Written by: Seada
It’s tempting to complain. It’s instantly gratifying, but it has no long-term benefit. Repeated complaining rewires the brain to make future complaints easily accessible. It begins a cycle of trouble and begins to control your mind.
How complaining impacts our health:
During the process of a complaint, our body releases the stress hormone cortisol. Cortisol gears us into the fight-or-flight mode, which assures survival. With repeated bouts of complaining, the mind interprets things as more and more negative, despite what is happening around you. Yikes! Complaining also impacts our health, weakening our immune systems and making us more susceptible to high cholesterol, diabetes, heart disease, and obesity.
It’s all of us…
Since we are social beings, we tend to mimic the moods of those around us. You are those who you associate with. Complaining feels like we are connecting to someone, when in fact, it’s the complete opposite. Complaining does not mirror communication. Instead, it reflects a perpetual negative cycle. In the very moment that one of us is complaining, it can feel validating. But is it?
Some possible solutions to complaining:
Cultivate an attitude of gratitude: We hear this statement all the time. Expressing gratitude counteracts negativity and the need to complain. It is known to improve overall mood. It has an impact on mental, physical, and emotional well-being. Tip: for every 1 negative thought, 5 positive thoughts are needed to balance cortisol. This practice reduces the stress hormone cortisol by 23%!

» EXTRACTED INFORMATION
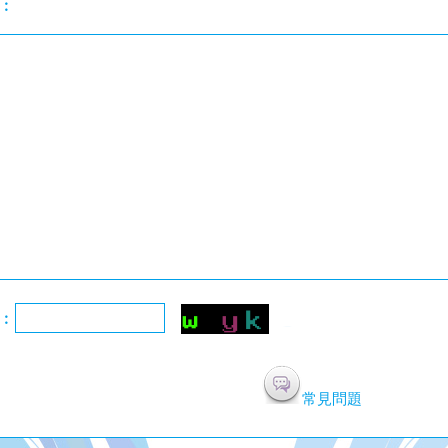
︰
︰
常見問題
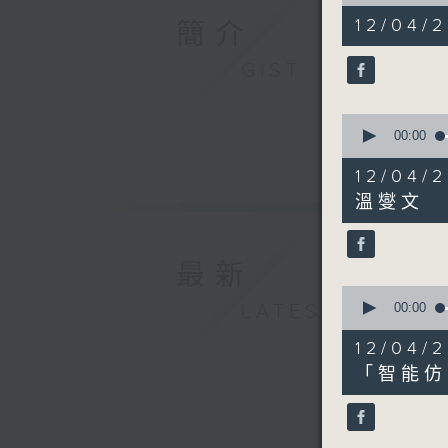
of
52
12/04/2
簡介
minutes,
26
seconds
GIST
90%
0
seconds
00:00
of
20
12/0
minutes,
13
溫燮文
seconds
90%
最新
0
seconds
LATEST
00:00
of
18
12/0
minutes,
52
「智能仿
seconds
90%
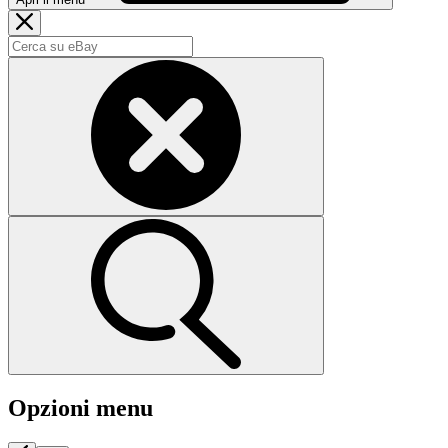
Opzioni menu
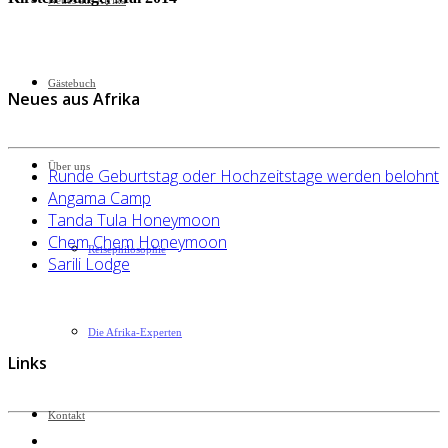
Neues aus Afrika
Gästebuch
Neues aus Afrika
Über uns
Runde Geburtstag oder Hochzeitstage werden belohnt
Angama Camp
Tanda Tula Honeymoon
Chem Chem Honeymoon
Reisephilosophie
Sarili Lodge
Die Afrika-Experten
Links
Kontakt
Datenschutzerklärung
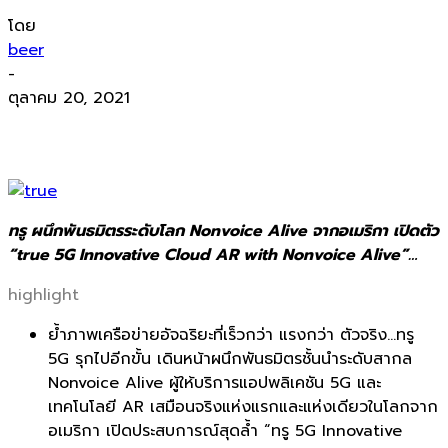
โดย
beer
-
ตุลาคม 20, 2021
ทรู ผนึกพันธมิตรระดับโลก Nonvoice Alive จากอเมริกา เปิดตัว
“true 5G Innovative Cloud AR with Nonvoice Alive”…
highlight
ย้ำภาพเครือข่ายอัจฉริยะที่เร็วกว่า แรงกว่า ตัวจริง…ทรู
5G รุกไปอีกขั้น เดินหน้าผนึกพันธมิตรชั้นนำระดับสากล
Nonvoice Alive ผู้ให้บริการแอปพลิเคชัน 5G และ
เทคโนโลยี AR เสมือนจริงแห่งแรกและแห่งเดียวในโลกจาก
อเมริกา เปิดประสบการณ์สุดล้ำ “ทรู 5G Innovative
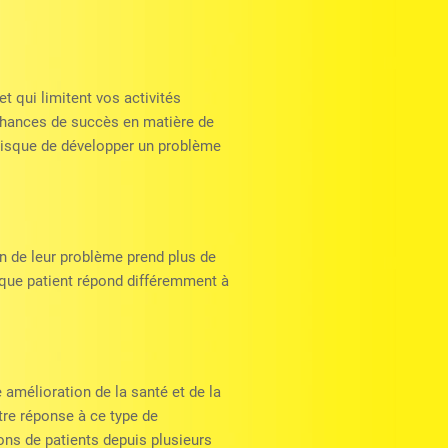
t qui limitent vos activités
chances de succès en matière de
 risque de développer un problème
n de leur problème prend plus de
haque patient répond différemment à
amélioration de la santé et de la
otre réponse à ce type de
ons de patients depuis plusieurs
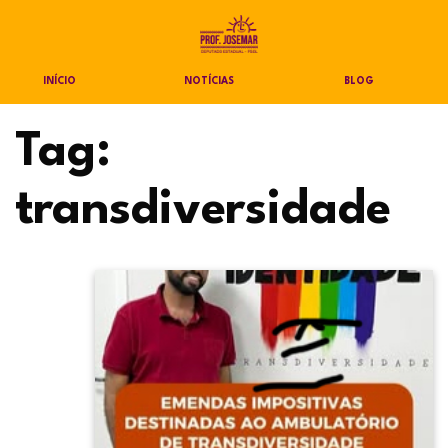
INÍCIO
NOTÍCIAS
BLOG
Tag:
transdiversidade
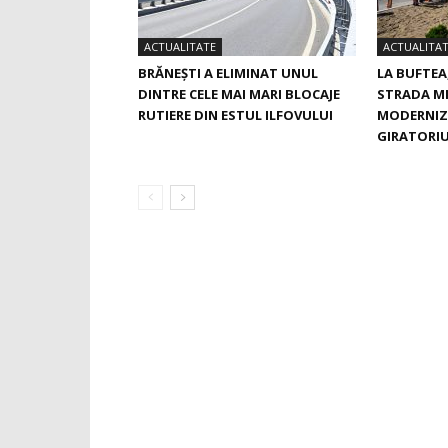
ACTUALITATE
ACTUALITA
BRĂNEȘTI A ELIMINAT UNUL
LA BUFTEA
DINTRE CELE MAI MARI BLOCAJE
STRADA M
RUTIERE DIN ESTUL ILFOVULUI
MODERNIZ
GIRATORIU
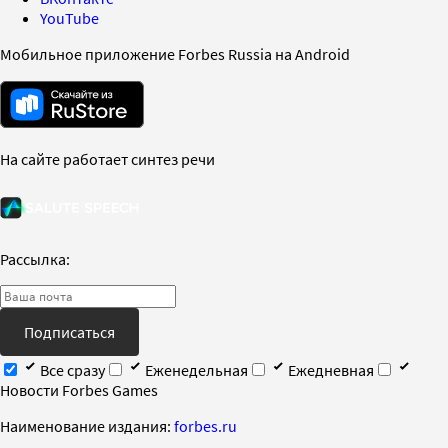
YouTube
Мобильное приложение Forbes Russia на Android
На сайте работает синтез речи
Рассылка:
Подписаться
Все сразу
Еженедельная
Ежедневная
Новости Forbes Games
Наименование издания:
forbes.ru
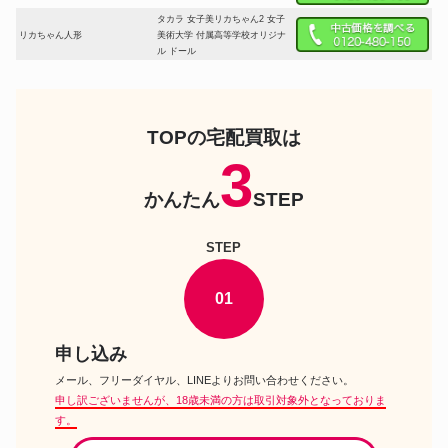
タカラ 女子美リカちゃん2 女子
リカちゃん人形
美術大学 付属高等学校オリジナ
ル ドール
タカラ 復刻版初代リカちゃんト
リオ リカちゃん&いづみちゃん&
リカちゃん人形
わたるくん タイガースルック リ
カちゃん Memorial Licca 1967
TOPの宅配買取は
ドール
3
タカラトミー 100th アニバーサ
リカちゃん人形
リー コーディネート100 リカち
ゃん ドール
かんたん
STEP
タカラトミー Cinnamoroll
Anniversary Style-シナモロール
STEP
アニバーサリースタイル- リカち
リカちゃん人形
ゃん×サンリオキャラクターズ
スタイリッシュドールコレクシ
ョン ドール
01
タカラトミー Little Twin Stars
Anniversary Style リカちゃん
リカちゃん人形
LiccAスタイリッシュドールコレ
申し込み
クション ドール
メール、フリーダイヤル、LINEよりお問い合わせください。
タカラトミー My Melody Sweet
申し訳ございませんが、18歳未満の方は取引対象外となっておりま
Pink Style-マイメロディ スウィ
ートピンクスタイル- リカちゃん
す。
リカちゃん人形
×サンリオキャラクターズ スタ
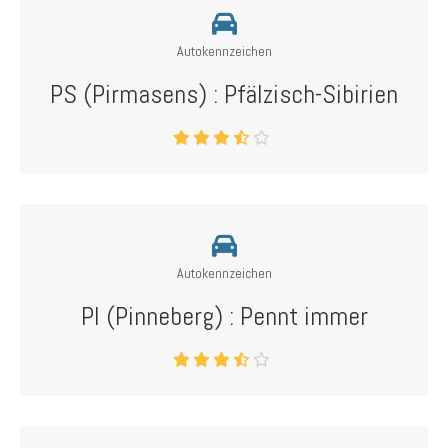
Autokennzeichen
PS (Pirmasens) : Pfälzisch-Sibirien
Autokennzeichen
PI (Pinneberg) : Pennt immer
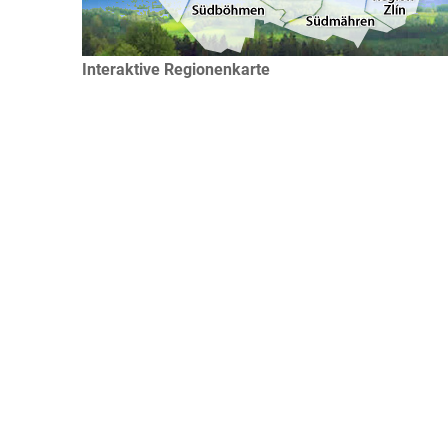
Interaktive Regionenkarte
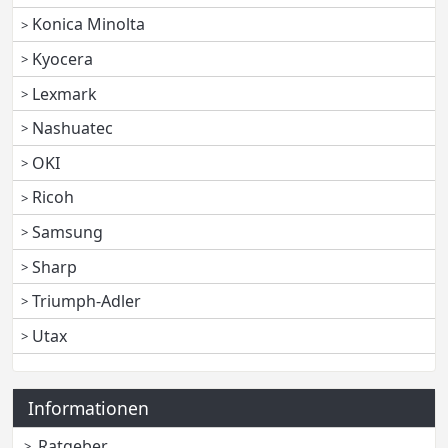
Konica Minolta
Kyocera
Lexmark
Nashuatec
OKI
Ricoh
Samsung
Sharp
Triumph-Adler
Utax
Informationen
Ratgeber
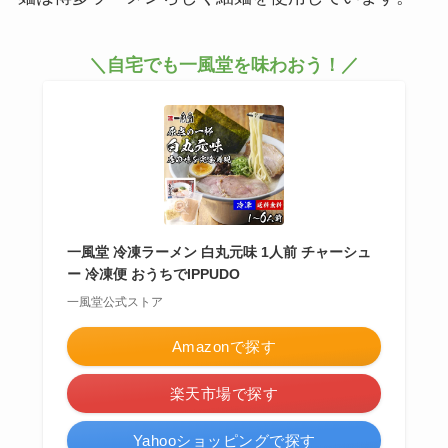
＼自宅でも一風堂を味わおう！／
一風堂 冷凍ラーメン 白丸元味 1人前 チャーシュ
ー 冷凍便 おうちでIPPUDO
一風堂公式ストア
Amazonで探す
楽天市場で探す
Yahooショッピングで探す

» REQUIRED WORK
1. According to the article on complaining, by what percentage does the gratitude practice reduce cortisol?
2. Write the next part of the article on complaining, picking up after its final sentence.
The data has no role in this.

» ANSWER SECTION
1. It reduces cortisol by 23%.

2.
Think of complaining as a means to a purpose: metacognition, the art of thinking about thinking. Here’s how:
Step 1: Actively think about the complaint. Try engaging with a conversation about something positive; i.e., offer a compliment; inquire about their well-being.
Step 2: Be as specific as possible when describing an issue. For example, if someone said something that sounded upsetting, specifically identify the trigger. Rather than saying, “I cannot believe that my friend spoke so rudely to me!” (this will drive up cortisol), say, “I feel upset because I was spoken to rudely. Can we talk about it?” Identify the trigger and communicate openly.
Step 3: Show appreciation to the person who listened. Perhaps, it was yourself who came to a rational conclusion. Share self-compassion.
It takes a conscious effort to become aware of our thoughts and behaviors. As you gain insight into negative thoughts shift gears to think about something positive, or grounding. I like to use the analogy of an anchor. It’s heavy. It keeps me in check. It allows me to feel my emotions as opposed to acting upon my feelings. I invite you to consider what may be an anchor for you.